[start Text provided]
Even once Chicagoans had bought homes, real estate sections’ material encouraged them to keep thinking about those homes as investments first and dwelling places second. The Chicago Tribune’s Book of Homes, a catalog of house plans, warned prospective builders that following personal whims might hurt the resale value of their property. “In case the owner wishes to dispose of this house in a few years,” explained the catalog, “he will find that he has strayed too far from the average taste and the resale value of his house has greatly lessened.”42 The Tribune’s features on remodeling similarly stressed resale value over the owners’ actual needs. Before diving into the details of stuccoing an old facade, the writer asked readers to “take, for instance, a house which the owner could not possibly sell for $7,000 because of its decaying, dilapidated appearance. Spend $1,500 or $2,000 on it and it becomes salable for $10,000 or more.”43 Such features taught readers to think of their homes as temporary dwellings and investments rather than permanent places to live where their own comfort and taste was all that mattered. This attitude would take deep root among homeowners in the twentieth century.
Real estate sections wrought complex transformations on the city. When they printed information about property investments, they helped to demystify and democratize the process. The mortgage brokers who found clients in the newspaper often increased the real wealth of families, for mortgages allowed many Chicagoans to purchase and then pay off properties whose values rose over time. At the same time, real estate sections’ constant boosting and their promises of easy money helped create a high-turnover and dangerously volatile industry. By encouraging rampant speculation and by assuming endless growth, newspaper material inflated the real estate bubble that would burst, spectacularly, in the autumn of 1929.
When newspaper editors actively recruited advertisers who could sell products to homeowners, they boosted not only the business of home buying but of home owning as well. In nineteenth-century cities, only landlords and the home-owning upper class had needed to purchase things like roof tiles, boilers, or coal chutes. In twentieth-century neighborhoods around the city’s periphery, nearly all families became potential customers for such things. And for all of the extra square feet that families gained in the suburbs, they needed more furniture, more fixtures, and more window drapes. “Those communities in which home ownership is deep-seated encourage the sales effort of the advertiser,” explained the Chicago Tribune in its annual Book of Facts, which it sent to current and prospective advertisers each year. “Take a glimpse, for instance, of a few separate rooms in these Tribune homes.”44 The Book of Facts then pointed out sample products that readers might need for their kitchen, living room, bedroom, bathroom, basement, and laundry. Real estate sections of the 1910s and 1920s earned the advertising dollars of garage builders, porch screeners, roofers, interior decorators, landscapers, painters, plumbers, and utility companies, all hoping to sell products and services to homeowners.
[end Text provided]
▸ Set tasks
• a. List the rooms for which the passage on Chicago real estate sections says the Book of Facts pointed out sample products.
• b. Transcribe, word for word, everything in the passage on Chicago real estate sections from "Real estate sections wrought" down to "autumn of 1929.".
[start Information given]
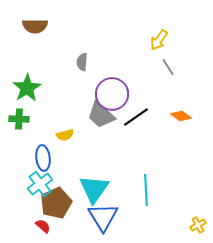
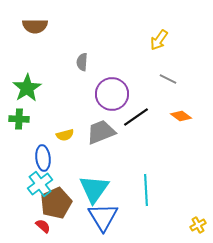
gray line: moved 12 px down; rotated 30 degrees counterclockwise
gray trapezoid: moved 17 px down; rotated 116 degrees clockwise
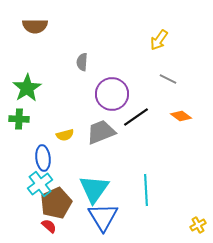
red semicircle: moved 6 px right
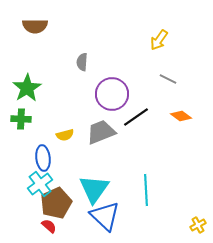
green cross: moved 2 px right
blue triangle: moved 2 px right, 1 px up; rotated 16 degrees counterclockwise
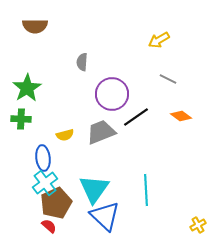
yellow arrow: rotated 25 degrees clockwise
cyan cross: moved 5 px right, 1 px up
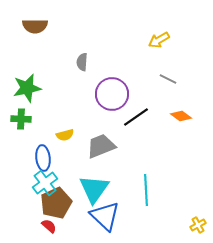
green star: rotated 20 degrees clockwise
gray trapezoid: moved 14 px down
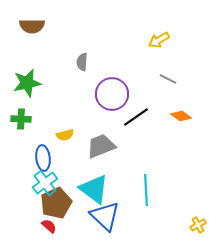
brown semicircle: moved 3 px left
green star: moved 5 px up
cyan triangle: rotated 28 degrees counterclockwise
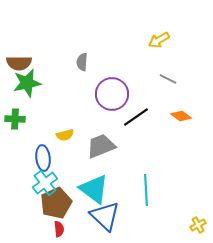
brown semicircle: moved 13 px left, 37 px down
green cross: moved 6 px left
red semicircle: moved 10 px right, 3 px down; rotated 42 degrees clockwise
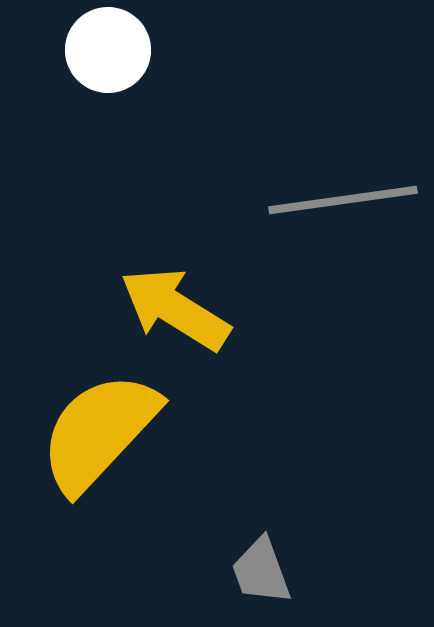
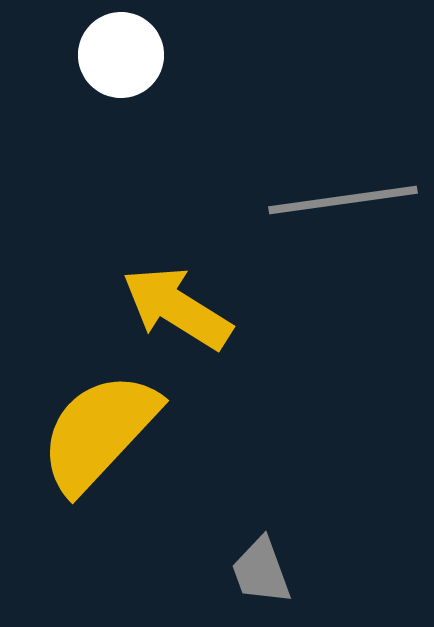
white circle: moved 13 px right, 5 px down
yellow arrow: moved 2 px right, 1 px up
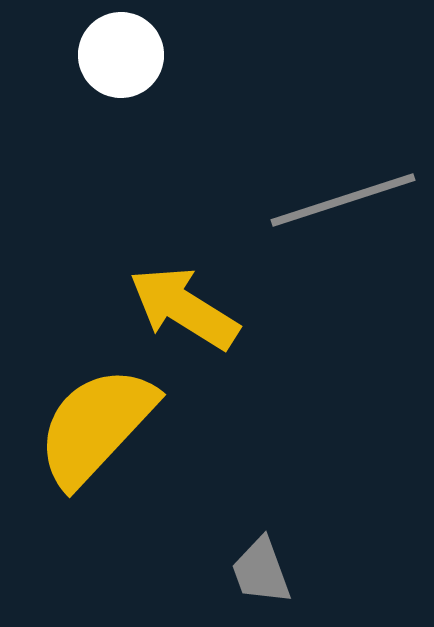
[end Information given]
▸ Solutions by task
• a. kitchen, living room, bedroom, bathroom, basement, laundry

• b.
Real estate sections wrought complex transformations on the city. When they printed information about property investments, they helped to demystify and democratize the process. The mortgage brokers who found clients in the newspaper often increased the real wealth of families, for mortgages allowed many Chicagoans to purchase and then pay off properties whose values rose over time. At the same time, real estate sections’ constant boosting and their promises of easy money helped create a high-turnover and dangerously volatile industry. By encouraging rampant speculation and by assuming endless growth, newspaper material inflated the real estate bubble that would burst, spectacularly, in the autumn of 1929.